Adding new functionalities to RQGIS will generally include Python programming. Since QGIS migrates from Python 2 to Python 3 by the end of 2017, it is probably best to postpone major RQGIS extensions until after the migration. To guarantee a smooth transition, and to offer the possibility to work either with QGIS 2 or QGIS 3, we have designed RQGIS in such a way that we ideally would merely have to add a Python 3 script to ‘inst/python’ to make RQGIS also work with QGIS 3. In the case of a bumpier transition than anticipated, RQGIS users may rest assured that RQGIS will work in any case with the QGIS long term release 2.18 which will be further developed and regularly updated (see https://www.qgis.org/en/site/getinvolved/development/roadmap.html#release-schedule).

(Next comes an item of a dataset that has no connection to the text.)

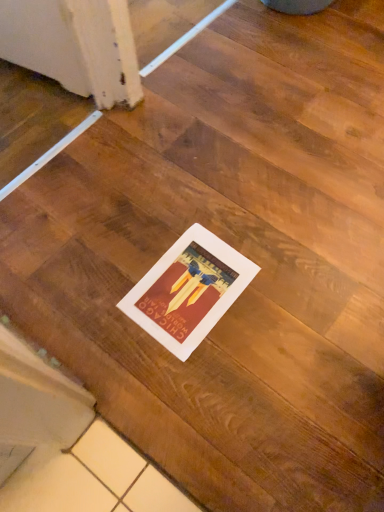
The width and height of the screenshot is (384, 512). What are the coordinates of `free region under matte paper poster at center (from a real-world perspective)` in the screenshot? It's located at (187, 291).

Another envisaged RQGIS update includes the support for
"stars" classes (see https://github.com/r-spatial/stars). stars aims
to mainly extend the raster package.
Combining R and GIS software creates a powerful environment for
advanced statistical geocomputing. RQGIS makes this also
possible with QGIS—one of the most-widely used open-source GIS, which is
therefore probably also very appealing to R users. Conveniently,
RQGIS offers a unified interface to various desktop GIS (SAGA,
GRASS, etc.) that are integrated into QGIS. The use of GIS tools is
facilitated through auxiliary functions for the automatic retrieval of
function arguments and their default values, the support of R named
arguments in run_qgis(), the seamless exchange of spatial
data types, and the quick access of the online help for any QGIS
geoalgorithm.
We greatly appreciate the work of the QGIS development and the R core team. We are also greatly indebted to Dr. Rainer Krug (University of Zurich) who not only reviewed our manuscript two times but also improved it with his valuable suggestions. Of course, we thank Dr. Roger Bivand, our editor, for handling our manuscript. We are also grateful to Dr. Tomislav Hengl (SRIC – World Soil Information, Wageningen), and an anonymous reviewer for valuable feedback on a previous manuscript version. Finally, we would like to thank Barry Rowlingson (Lancaster University) for fruitful discussions on Python, QGIS and R.